Horace Grant was good, but one of the best? That belonged to Derrick Coleman, Barkley, Malone, Rodman, Kemp, etc. he was CLEARLY below them in terms of talent.
You named 5 guys out of 30 starting power forwards in the league and they were all 1st options other than Rodman (Coleman was maybe a 1b). Grant was in the next tier, around 7th/8th best power forward in the league like Otis Thorpe, but for the Bulls he was the 3RD/4TH OPTION. You see the difference?
I'd take BJ because he can shoot but he nor Horace never sniffed another all star team after leaving Chicago. They had their moment
Doesn't matter what BJ did later for other teams, the year after MJ left he put up 15ppg and 4apg on 48/44/86 splits and made the All-Star game. Back in the 1990s, that a fantastic player to have for your 3rd/4th option.
Year after MJ left, Horace Grant put up 15-11-3 with strong defense and made the All-Star Game. And when he moved to Orlando and faced his old team, he domainated them, averaging 18 and 11 on 65% shooting in the ECSF.
And then Scottie was 3rd in MVP voting after MJ left, with six top-10 MVP finishes overall.
Again, how many teams in that era had players better than that as their 2nd/3rd/4th options? How many teams could have lost their star, replaced him with an Italian League player, and still won 55 games the next year? The Bulls' supporting cast was as good or better than anyone in the league, before we even get to Phil Jackson as coach.
You didn't mention the 2nd run......Kukoc and Rodman as the #3/#4 guys, Harper and Kerr and Longley as 5th/6th/7th behind that....compare that to the Sonics or Jazz.
Ron Harper was in the Hornacek/Hawkins tier of shooting guards before he went to the Bulls....but Hawkins was the #3 for the Sonics and Hornacek was the #2/#3 for the Jazz, while Harper got to take a back seat as maybe the #6 guy for Chicago.

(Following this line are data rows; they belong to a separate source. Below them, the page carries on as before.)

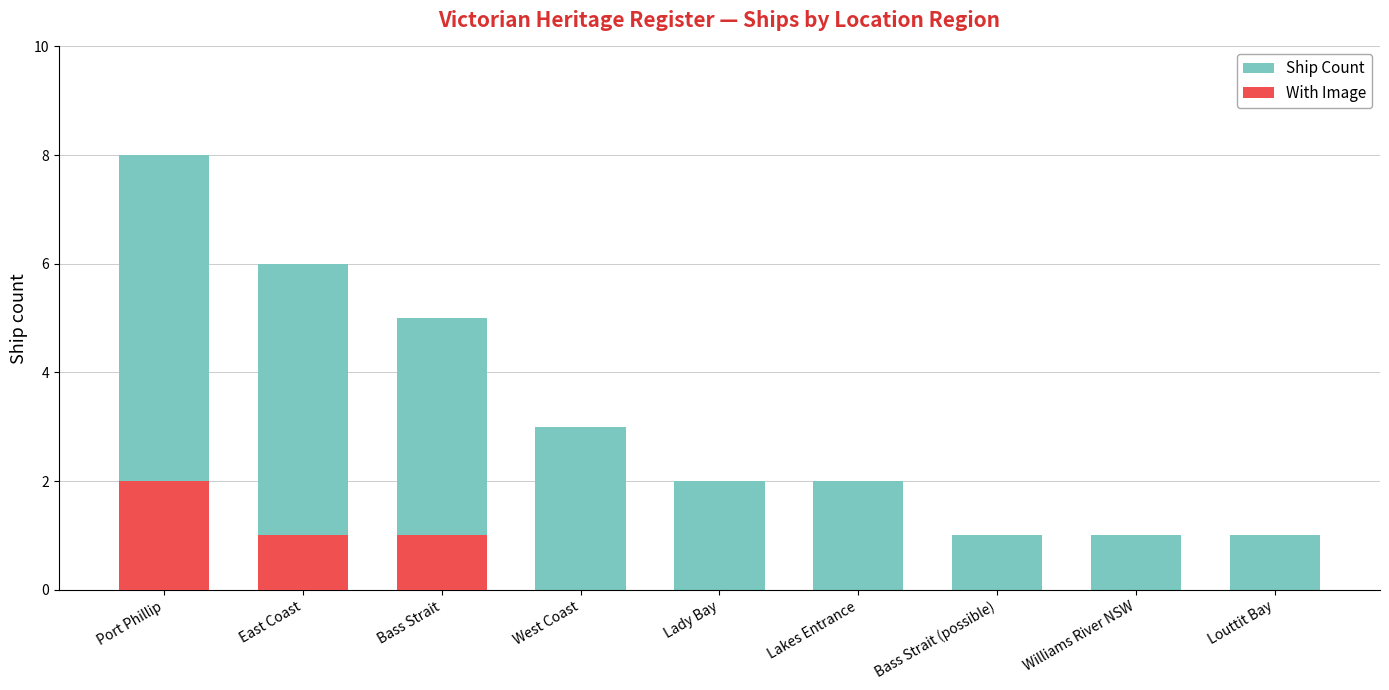

Is it true that Ship Count equals 8 at East Coast?

False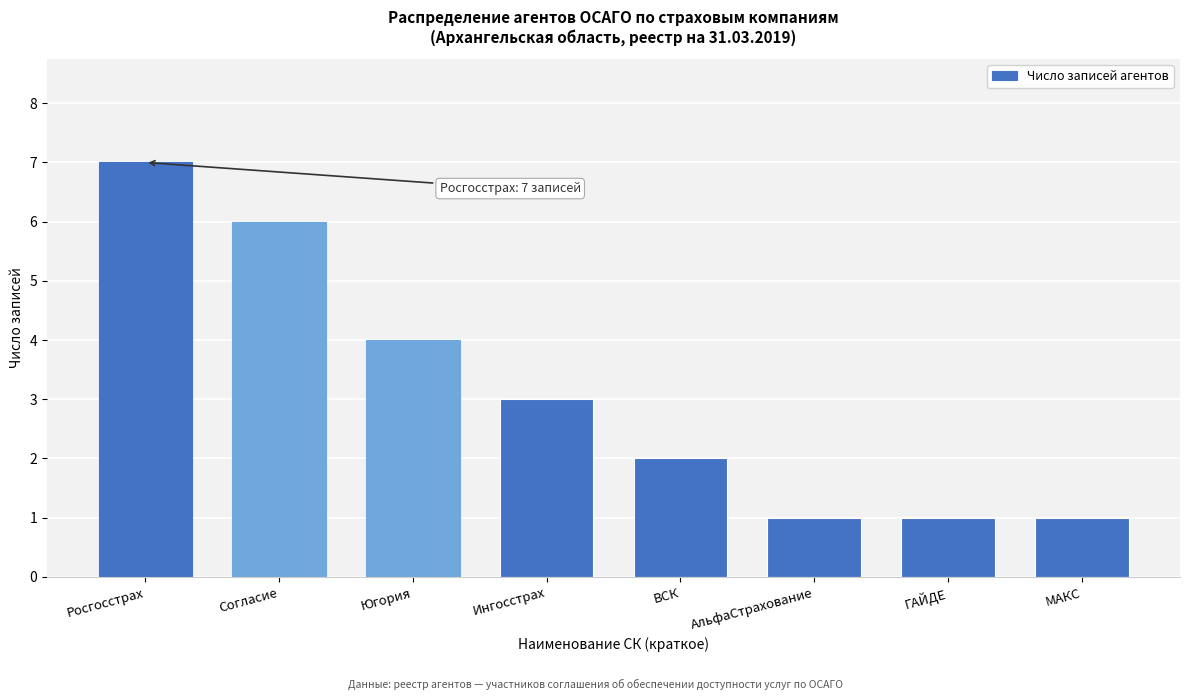

Reading left to right, transcribe all the data shown in this chart.

7	6	4	3	2	1	1	1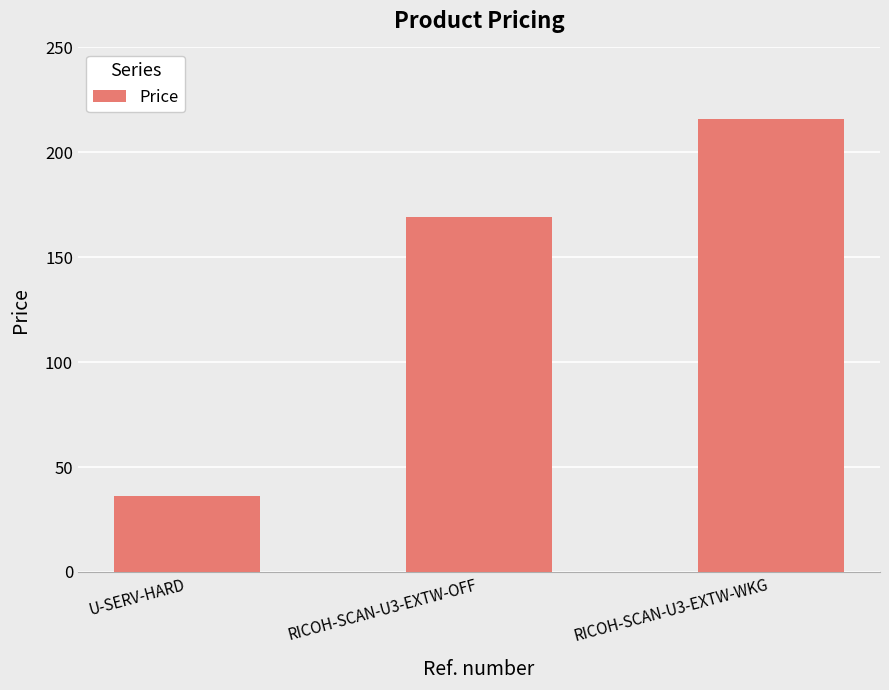

Reading right to left, list all the values displayed in this chart.

RICOH-SCAN-U3-EXTW-WKG=216.0	RICOH-SCAN-U3-EXTW-OFF=169.0	U-SERV-HARD=36.0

That's how stacked they were.
You know damn well u not filling out YOUR roster with no damn Stacey king, Bobby Hansen, longley and bill Cartwright. I'd take BJ because he can shoot but he nor Horace never sniffed another all star team after leaving Chicago. They had their moment
You forgot John Paxson. And Bill Cartwright was a former All-Star/20ppg scorer who was still just 33yo when they won their first title, he was fine as a 5th/6th option. Same for Luc Longley.
Weird that you're dissing decent centers when Chicago was facing guys like washed Kevin Duckworth, Mark West, Frank Brickowski, and Greg Ostertag. Literally the only Finals that Chicago had a disadvantage at center was 1991 going against rookie Divac, and it didn't matter in the end cause Worthy was hurt.
By the time you talk about King and Hansen, you're literally talking about Chicago's 11th/12th men. How many teams could even PLAY deeper than 7-8 guys? Yet the Bulls had 11th/12th men on the court in the 4th quarter of clinching Finals games making critical comebacks.